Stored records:
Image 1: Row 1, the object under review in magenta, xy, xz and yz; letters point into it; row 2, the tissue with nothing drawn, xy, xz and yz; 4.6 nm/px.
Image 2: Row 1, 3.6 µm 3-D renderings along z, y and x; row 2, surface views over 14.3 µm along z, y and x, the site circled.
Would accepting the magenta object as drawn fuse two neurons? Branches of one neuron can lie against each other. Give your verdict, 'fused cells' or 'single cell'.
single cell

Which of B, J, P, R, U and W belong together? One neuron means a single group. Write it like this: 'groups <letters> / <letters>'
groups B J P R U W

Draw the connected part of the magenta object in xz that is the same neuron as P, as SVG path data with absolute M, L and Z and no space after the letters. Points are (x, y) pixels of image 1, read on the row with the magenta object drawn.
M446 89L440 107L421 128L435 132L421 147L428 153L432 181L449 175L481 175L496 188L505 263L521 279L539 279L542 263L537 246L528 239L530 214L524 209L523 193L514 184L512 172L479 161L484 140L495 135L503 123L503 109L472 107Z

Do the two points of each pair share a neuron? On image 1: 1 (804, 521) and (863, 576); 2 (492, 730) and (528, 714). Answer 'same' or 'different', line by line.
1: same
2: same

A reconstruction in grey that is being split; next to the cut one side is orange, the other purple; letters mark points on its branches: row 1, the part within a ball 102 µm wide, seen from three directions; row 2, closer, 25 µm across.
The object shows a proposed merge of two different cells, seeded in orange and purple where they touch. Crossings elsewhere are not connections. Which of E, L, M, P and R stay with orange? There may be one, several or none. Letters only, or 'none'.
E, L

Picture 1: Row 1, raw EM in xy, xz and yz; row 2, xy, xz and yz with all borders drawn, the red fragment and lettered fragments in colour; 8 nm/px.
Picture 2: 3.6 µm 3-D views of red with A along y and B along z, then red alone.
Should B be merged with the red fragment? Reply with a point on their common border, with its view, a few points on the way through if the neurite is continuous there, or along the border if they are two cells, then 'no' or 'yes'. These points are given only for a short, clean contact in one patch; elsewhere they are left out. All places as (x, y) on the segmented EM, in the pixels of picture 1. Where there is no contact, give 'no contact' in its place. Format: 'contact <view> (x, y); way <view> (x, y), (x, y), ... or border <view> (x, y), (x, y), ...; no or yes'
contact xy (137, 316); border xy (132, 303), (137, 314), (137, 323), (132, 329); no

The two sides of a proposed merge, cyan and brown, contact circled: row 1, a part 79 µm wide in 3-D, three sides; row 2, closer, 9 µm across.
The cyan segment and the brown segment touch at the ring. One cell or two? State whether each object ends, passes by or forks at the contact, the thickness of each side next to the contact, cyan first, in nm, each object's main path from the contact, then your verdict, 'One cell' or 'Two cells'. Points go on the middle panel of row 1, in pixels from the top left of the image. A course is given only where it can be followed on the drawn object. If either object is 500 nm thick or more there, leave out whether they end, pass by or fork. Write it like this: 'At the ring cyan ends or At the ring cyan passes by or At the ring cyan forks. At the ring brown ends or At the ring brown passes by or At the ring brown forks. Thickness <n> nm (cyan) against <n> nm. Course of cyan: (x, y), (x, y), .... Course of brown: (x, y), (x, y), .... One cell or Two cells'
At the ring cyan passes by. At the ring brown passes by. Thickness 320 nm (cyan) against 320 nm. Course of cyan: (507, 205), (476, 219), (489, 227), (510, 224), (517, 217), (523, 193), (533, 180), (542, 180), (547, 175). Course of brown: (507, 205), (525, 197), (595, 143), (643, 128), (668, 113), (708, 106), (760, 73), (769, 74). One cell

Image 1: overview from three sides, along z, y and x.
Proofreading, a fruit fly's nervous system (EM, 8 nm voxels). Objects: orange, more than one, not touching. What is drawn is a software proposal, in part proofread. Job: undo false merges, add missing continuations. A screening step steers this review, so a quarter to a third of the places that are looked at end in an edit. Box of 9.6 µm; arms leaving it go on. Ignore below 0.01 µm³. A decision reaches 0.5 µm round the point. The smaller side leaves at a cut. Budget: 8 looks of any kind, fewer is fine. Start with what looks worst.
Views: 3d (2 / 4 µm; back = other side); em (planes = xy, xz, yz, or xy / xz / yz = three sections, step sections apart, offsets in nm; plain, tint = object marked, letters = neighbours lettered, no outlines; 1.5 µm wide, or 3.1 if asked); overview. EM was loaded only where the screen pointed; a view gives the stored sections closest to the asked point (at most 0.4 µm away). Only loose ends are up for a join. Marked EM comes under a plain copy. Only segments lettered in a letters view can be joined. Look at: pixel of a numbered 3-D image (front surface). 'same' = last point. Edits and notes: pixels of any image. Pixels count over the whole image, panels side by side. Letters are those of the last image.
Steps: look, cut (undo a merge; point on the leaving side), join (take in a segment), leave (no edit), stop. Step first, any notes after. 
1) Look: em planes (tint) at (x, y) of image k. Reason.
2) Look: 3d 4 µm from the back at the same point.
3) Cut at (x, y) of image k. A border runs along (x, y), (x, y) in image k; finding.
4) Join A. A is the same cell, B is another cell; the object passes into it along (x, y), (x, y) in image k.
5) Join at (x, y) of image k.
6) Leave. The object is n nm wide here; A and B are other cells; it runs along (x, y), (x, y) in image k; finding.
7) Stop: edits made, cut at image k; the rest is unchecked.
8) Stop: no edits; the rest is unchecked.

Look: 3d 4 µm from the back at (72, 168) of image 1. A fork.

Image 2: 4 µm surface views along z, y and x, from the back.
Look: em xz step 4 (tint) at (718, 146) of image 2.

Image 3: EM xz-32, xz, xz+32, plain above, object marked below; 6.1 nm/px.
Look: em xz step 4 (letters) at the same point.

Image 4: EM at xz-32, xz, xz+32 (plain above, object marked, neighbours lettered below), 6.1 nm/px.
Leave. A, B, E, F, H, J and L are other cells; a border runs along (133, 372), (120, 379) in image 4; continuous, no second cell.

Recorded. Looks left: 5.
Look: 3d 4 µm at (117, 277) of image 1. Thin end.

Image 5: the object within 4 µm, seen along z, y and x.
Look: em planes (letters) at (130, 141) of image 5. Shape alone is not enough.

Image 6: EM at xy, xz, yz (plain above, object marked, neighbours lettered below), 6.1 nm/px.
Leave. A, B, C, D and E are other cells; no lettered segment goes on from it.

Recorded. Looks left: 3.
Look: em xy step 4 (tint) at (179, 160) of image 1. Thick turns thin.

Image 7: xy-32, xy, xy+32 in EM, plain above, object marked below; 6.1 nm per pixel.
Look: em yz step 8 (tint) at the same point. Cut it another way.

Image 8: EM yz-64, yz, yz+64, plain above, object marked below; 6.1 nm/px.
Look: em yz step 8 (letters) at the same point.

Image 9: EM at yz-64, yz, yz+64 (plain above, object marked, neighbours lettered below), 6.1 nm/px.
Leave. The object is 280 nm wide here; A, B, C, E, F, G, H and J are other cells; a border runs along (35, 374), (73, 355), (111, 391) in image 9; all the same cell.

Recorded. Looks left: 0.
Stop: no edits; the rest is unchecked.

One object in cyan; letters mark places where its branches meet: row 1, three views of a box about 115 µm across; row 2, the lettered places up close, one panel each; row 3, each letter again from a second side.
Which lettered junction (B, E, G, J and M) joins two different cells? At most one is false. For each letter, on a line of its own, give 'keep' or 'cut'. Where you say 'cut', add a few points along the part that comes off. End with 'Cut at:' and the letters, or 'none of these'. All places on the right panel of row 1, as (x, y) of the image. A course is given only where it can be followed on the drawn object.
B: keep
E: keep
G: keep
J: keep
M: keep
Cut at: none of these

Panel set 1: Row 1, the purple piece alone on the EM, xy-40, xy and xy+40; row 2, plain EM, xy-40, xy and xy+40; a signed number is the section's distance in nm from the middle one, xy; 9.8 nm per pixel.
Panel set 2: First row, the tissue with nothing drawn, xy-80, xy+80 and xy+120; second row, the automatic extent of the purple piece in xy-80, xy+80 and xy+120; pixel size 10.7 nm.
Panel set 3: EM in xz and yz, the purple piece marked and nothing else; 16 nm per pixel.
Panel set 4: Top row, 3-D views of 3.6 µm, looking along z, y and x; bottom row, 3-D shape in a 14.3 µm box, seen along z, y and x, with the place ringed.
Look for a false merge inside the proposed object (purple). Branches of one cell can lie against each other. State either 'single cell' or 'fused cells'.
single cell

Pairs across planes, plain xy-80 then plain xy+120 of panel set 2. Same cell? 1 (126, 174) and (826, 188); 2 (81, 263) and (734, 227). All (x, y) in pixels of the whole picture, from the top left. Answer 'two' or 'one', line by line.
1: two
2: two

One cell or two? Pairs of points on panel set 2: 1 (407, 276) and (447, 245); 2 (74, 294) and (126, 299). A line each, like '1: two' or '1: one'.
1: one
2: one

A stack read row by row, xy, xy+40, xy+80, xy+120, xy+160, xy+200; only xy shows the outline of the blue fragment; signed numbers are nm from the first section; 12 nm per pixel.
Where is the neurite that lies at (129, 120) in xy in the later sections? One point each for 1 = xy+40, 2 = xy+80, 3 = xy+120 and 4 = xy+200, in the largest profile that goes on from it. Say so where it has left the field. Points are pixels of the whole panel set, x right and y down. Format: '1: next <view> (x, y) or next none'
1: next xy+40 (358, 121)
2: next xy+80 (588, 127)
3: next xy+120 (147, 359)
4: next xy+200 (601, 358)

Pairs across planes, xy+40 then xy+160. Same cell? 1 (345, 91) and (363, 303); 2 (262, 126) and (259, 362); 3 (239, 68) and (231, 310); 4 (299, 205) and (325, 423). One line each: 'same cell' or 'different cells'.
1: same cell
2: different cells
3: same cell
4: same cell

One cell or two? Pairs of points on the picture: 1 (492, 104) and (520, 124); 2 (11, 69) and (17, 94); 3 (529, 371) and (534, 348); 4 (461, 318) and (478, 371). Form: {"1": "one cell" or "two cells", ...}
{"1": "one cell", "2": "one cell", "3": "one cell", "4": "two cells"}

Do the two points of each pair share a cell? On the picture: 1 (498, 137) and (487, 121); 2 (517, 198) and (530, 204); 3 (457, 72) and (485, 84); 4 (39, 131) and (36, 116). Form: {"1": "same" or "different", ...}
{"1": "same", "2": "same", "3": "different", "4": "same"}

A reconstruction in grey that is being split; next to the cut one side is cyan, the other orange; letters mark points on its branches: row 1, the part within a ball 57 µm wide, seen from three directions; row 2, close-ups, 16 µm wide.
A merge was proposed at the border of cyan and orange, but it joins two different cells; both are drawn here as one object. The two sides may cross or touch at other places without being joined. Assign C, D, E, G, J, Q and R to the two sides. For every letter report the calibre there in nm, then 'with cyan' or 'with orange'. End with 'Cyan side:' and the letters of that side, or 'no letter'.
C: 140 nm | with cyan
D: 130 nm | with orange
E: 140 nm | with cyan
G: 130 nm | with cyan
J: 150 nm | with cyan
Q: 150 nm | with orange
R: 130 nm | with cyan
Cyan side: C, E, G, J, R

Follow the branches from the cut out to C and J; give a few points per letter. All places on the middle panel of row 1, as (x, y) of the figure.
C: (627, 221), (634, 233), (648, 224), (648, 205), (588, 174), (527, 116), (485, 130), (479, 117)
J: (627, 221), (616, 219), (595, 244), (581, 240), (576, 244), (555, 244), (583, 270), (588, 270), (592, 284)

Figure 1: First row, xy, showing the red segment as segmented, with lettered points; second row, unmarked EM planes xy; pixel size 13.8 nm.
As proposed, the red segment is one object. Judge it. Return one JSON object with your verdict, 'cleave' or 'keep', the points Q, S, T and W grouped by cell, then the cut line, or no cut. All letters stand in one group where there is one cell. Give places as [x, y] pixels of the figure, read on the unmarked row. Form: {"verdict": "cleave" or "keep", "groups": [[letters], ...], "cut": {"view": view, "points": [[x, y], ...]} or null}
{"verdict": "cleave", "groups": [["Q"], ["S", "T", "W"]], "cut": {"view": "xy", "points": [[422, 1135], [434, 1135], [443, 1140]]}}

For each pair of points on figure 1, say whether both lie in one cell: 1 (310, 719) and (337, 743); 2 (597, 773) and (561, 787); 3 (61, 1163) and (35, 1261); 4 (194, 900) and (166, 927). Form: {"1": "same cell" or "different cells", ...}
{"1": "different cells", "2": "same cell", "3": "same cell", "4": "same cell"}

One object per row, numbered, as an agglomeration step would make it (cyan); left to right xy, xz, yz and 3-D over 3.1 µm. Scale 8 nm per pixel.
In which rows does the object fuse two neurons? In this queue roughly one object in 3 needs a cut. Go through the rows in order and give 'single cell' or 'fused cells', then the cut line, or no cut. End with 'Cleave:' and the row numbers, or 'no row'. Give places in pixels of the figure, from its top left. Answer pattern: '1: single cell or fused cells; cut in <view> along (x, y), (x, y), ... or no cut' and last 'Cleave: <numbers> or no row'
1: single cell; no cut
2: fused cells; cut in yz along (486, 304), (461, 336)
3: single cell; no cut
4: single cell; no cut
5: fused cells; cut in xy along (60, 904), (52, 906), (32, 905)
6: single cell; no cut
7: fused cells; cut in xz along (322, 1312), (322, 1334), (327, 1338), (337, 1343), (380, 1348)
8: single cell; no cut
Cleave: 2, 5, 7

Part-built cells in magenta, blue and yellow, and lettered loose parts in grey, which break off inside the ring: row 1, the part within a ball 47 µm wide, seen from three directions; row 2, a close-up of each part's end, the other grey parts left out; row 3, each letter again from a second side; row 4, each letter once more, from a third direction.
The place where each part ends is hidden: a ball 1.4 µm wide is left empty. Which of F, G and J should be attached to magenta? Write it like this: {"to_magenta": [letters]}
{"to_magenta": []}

## What you have to do:
Copy every line from the records above that contains the word "closer".

## Expected output:
A reconstruction in grey that is being split; next to the cut one side is orange, the other purple; letters mark points on its branches: row 1, the part within a ball 102 µm wide, seen from three directions; row 2, closer, 25 µm across.
The two sides of a proposed merge, cyan and brown, contact circled: row 1, a part 79 µm wide in 3-D, three sides; row 2, closer, 9 µm across.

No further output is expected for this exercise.